0

I know that I can obtain it with the width or size function, but I'm trying to do it in the moment of the creation of a draggable object.

I'm doing this because I need to give a grid effect to the element and also make it stay inside the drawable area.

Here is something similar to what I'm trying to do:

square = draw.rect(size, size).x(x).y(y).draggable(function(x, y){
var xend = x - x % size;
var yend = y - y % size;

if(xend < 0)
    xend = 0;
if(yend < 0)
    yend = 0;

if(xend > 1000)
    xend = 1000 - width*;

return { x: xend, y: yend } 
});

The var with an * is what I want to get.

Also would be great to know how to allow svg.js elements interact with jquery, but I guess that's for another question.

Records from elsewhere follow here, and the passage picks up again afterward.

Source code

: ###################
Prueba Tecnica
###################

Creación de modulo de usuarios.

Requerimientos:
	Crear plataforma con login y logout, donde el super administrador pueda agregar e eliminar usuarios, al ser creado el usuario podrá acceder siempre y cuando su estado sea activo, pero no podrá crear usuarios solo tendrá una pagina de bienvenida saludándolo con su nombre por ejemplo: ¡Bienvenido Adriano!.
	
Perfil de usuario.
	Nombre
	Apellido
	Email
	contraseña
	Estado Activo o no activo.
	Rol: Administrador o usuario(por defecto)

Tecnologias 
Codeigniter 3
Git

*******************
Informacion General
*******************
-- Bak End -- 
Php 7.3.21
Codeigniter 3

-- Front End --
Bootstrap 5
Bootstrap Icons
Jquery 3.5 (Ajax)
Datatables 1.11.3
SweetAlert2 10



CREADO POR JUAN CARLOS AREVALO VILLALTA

Edit: Well, now in fact I need to access to other properties of the element, if I can't do that from the draggable element I think I should look for another way to make it draggable? :( please help!

Felix
  • 579
  • 1
  • 8
  • 23
  • Well, I finally did it. I did use the **SVG.get()** function. Later I will comment the answer in order to show how can be done. – Felix Jun 27 '14 at 04:35
  • You can just use square.box().width in the function. If the width does not change you should cache it for performance. Using SVG.get is that situation is far from optimal in a performance point of view. – Nils Jun 27 '14 at 17:14
  • Sadly nope, javascript just throws square.box is not a function – Felix Jun 28 '14 at 21:51
  • Sorry, it should be square.bbox(). I'm traveling and writing on my cell. – Nils Jun 29 '14 at 07:03

2 Answers2

0

The solution is (as Nils said), use the square.bbox function, for example:

square = draw.rect(size, size).x(x).y(y).draggable(function(x, y){
var xend = x - x % size;
var yend = y - y % size;

if(xend < 0)
    xend = 0;
if(yend < 0)
    yend = 0;

if(xend > 1000)
    xend = 1000 - square.bbox().width;

return { x: xend, y: yend } 
});

Also, if you want to access to the element later you can assign an id with the square.attr('id','id_name') method and call using the SVG.get('id_name') method.

Felix
  • 579
  • 1
  • 8
  • 23
0

You may interested in the fact, that the callback of the draggable-function is called in the scope of the element itself. Furthermore there is no need to use bbox here because the width is stored as attribute in the element.

So the solution would be:

square = draw.rect(size, size).x(x).y(y).draggable(function(x, y){
    var xend = x - x % size;
    var yend = y - y % size;

    if(xend < 0)
        xend = 0;
    if(yend < 0)
        yend = 0;

    if(xend > 1000)
        xend = 1000 - this.attr('width')

    return { x: xend, y: yend } 
});

Btw: Why are you searching for the width and using size a few lines above? Its the same value because you just set the width to size

Fuzzyma
  • 7,619
  • 6
  • 28
  • 60